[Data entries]

================================

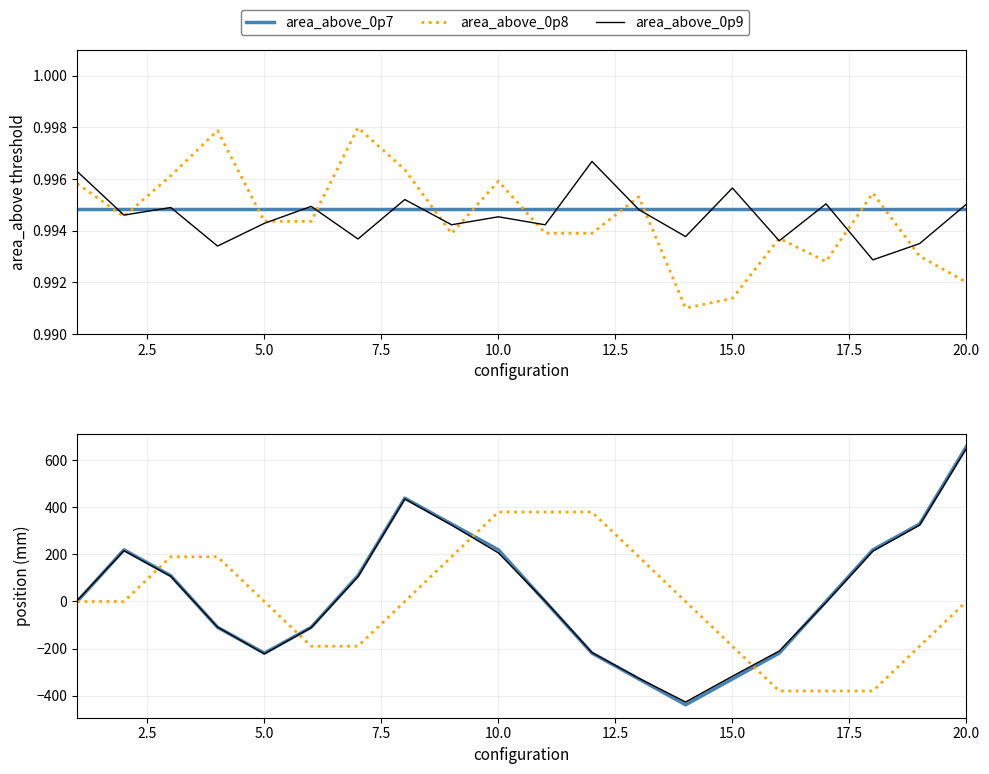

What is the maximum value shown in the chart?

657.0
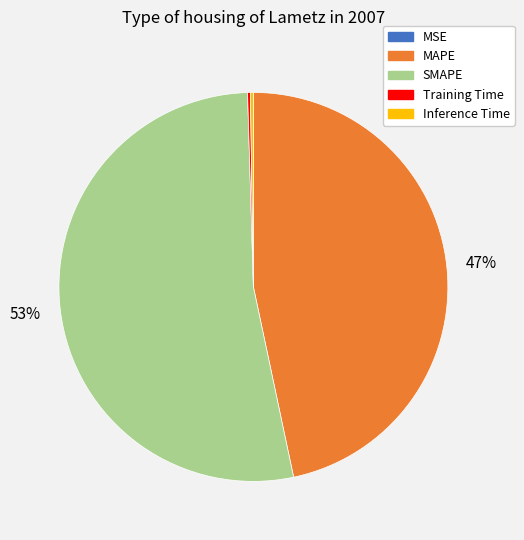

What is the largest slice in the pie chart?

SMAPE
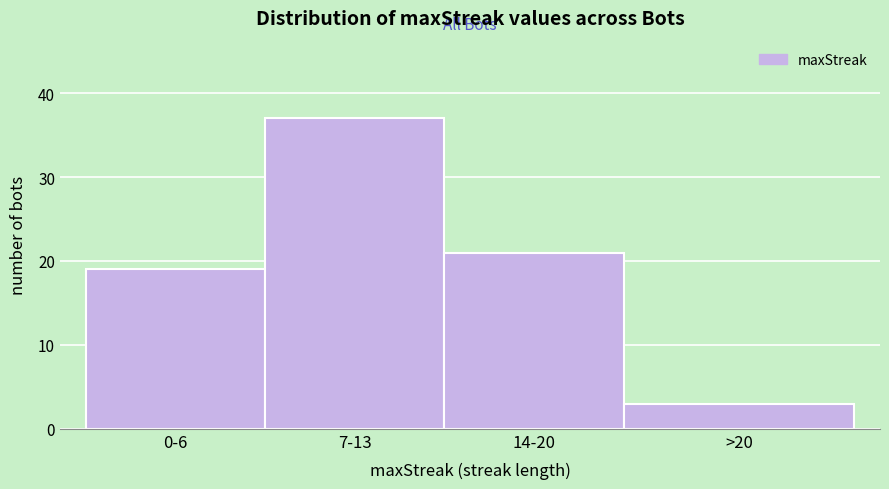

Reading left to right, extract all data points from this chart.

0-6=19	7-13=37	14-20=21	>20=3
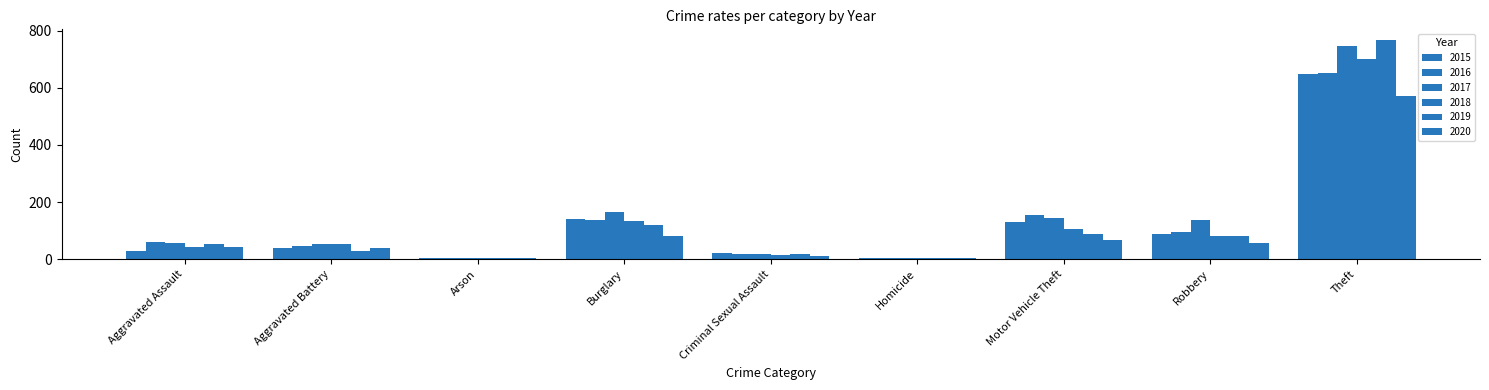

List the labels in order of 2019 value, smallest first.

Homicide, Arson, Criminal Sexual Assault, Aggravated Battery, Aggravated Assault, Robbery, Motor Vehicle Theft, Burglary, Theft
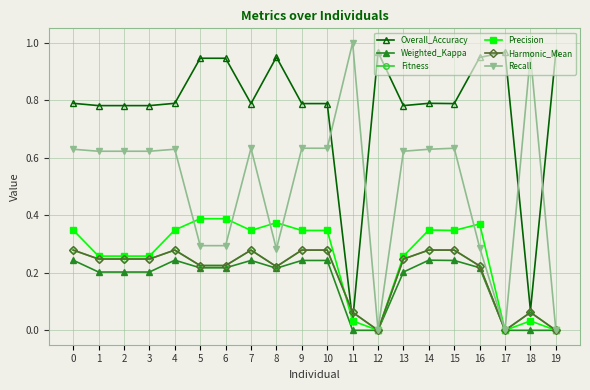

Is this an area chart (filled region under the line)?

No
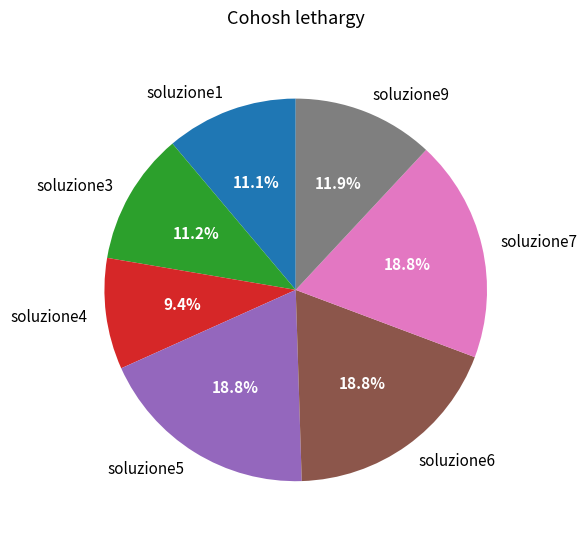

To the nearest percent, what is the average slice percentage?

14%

================================

### Exercise details
Write out all the data entries again without the pictures, substituting "wedge percentage" for "slice percentage" and leaving everything else unchanged.

### Exercise solution
What is the maximum value shown in the chart?

657.0

What is the largest slice in the pie chart?

SMAPE

Reading left to right, extract all data points from this chart.

0-6=19	7-13=37	14-20=21	>20=3

List the labels in order of 2019 value, smallest first.

Homicide, Arson, Criminal Sexual Assault, Aggravated Battery, Aggravated Assault, Robbery, Motor Vehicle Theft, Burglary, Theft

Is this an area chart (filled region under the line)?

No

To the nearest percent, what is the average wedge percentage?

14%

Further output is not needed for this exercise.